August 13, 2010 | Unregistered CommenterFrank

Greg (EtherealMind), thanks for following up with more background. Don't ever change. Great job on the show.

doidh, I publish every comment that isn't obvious SPAM. So you can be mean if that's the way you want to be.

Adam and Mike, thanks for the papers. Mike, the all components in software aspect of the cloud dictates a lot of the stack. I don't know if cloud providers will push LB APIs down to customers.

laz, thanks for the sanity.

Steve, I didn't know about the card processing requirements. It makes a lot of optimizations a no go.

Fazal, they are definitely software on a stick, but I've done some work on security appliances and these specialized security chips kick ass, so there may be value there.

It's interesting to see the enmity towards VARs. The just swipe your credit card model of the cloud may account for more adoption than widely recognized.

August 13, 2010 | Registered CommenterHighScalability Team

@Todd: If pointing out the absence of real world data is mean, I'm a happy mean guy. =)

@EtherealMind: The 40% server reduction claim in the title is a bit off then? I think that more people than myself are interested in the number of servers reduced. I don't doubt that you got a lot of positive effects by implementing these changes.

@.*: I've just seen to much blogvetising to belive claims like this and frankly I'm disappointed by many manufacturers unwillingness to provide repeatable real world test data. So, I'm calling BS when ever I see it.

August 13, 2010 | Unregistered Commenterdoidh

And now with Intel adding AES-NI instructions in the processor to speed encryption and OpenSSL (old and patched) or 1+ can use then it would be interesting to test out terminating on a seperate boxxen.

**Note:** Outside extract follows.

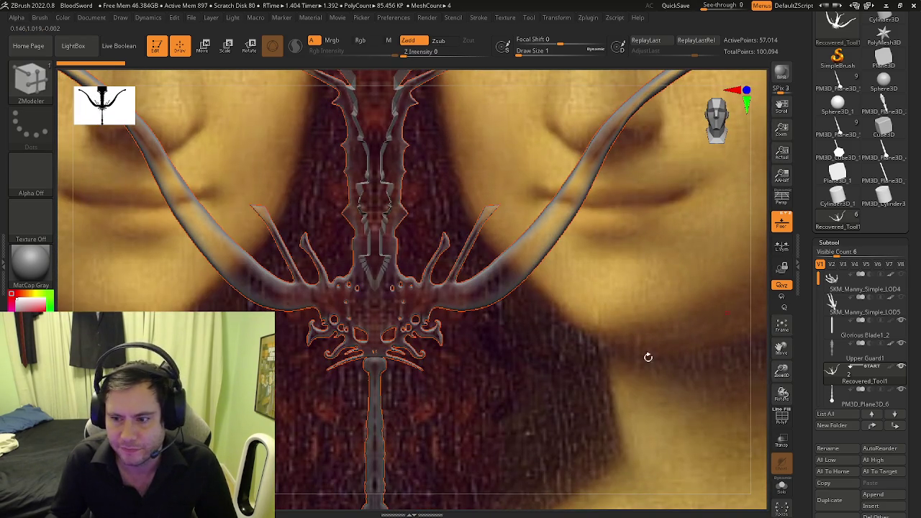
alt+right_drag(648, 357, 708, 372)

August 15, 2010 | Unregistered CommenterJay Ess

While I can't claim that SSL termination has done a lot for me in the way of performance, I can claim that it has made deploying my application quite a bit easier. I'm doing much less management of certs, since they all reside on my load balancer.

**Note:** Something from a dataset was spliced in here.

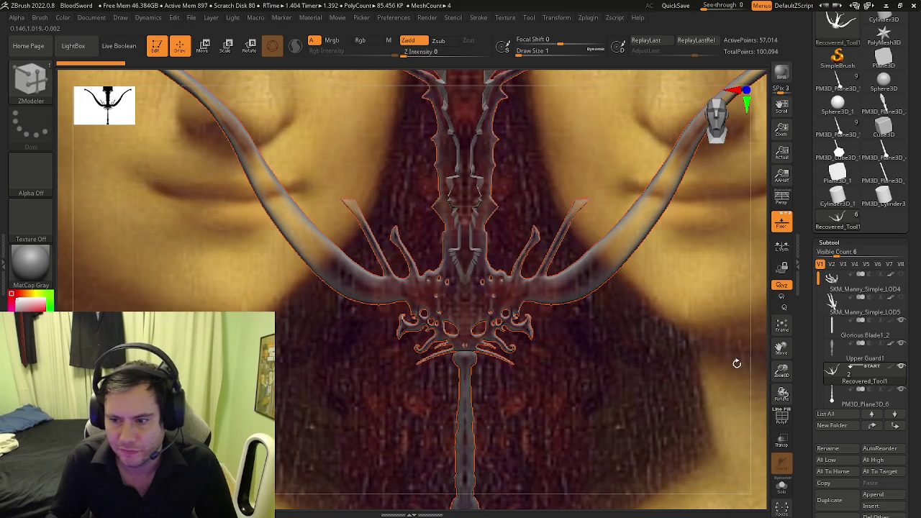
key(Down)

However, what might be important to think about when choosing to terminate SSL on the lb is what effect it will have on your application. The normal way to check if a connection was secure in php is to check if $_SERVER['HTTPS'] is non-empty. However, once I switched over to the LB, that variable was always empty. So I had to send additional headers that were written into the request. While the extra overhead of the check for the header definitely won't be more than actually decrypting a request, it's something to be aware of.

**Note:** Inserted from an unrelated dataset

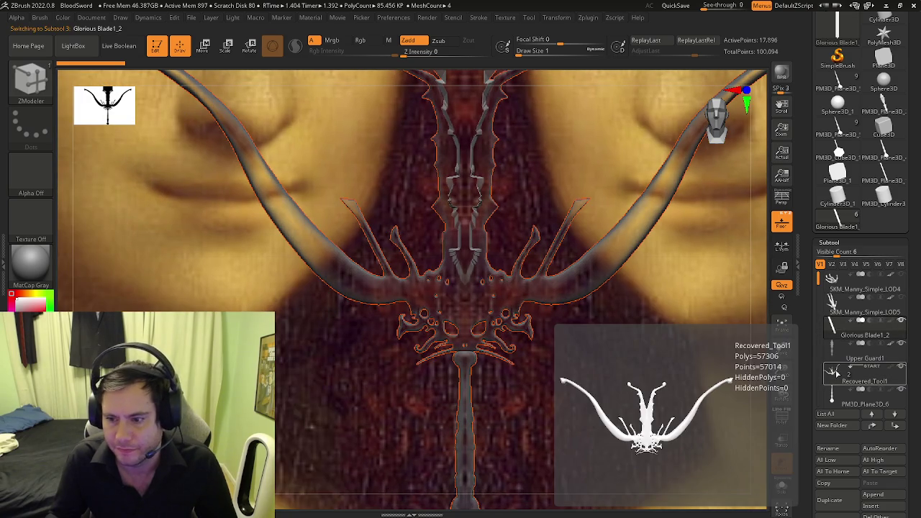
click(833, 369)
click(900, 265)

August 22, 2010 | Unregistered CommenterChris Henry

EtherealMind: If you are seeing a win on slow connections, then it isn't coming from SSL acceleration. I think most of your "40% win" is coming from using a load balancer in general, which is plausible, though there are likely cheaper solutions than F5.

I quoted above because based on your statement, there wasn't a 40% win. It was a reduction in CPU load on your servers from 40% to 25%. That's great and all, but really only helps if you are CPU bound in the first place, which is becoming an increasingly rare phenomenon.

August 22, 2010 | Unregistered CommenterChristopher Smith

I know this is a fairly old post, but it does highlight a classic way to sell something that the customer doesn't need. Load balancer vendors (ADCs) are always trying to tell you that you need SSL acceleration on the ADC rather than in the cluster. Why on earth would you waste the cheap raw CPU power in your cluster? Your average Xeon chip can do 2000 x 2048bit SSL terminations per second! Doesn't sound a lot? Remember that active sessions can go on for several minutes without re-terminating with very little CPU overhead. So if we assume 5 minutes average session time, that gives 10,000 SSL users per server in the cluster. When servers cost less than $1,000 why on earth would you pay more than $1,000 per 10,000 concurrent SSL users ...oh and to top it off , if you have a problem with your load balancers you are screwed.

Yes technically the article is correct and has the right figures, yes F5 is a great bit of kit. No it is not and has never been cost effective compare to a properly designed cluster.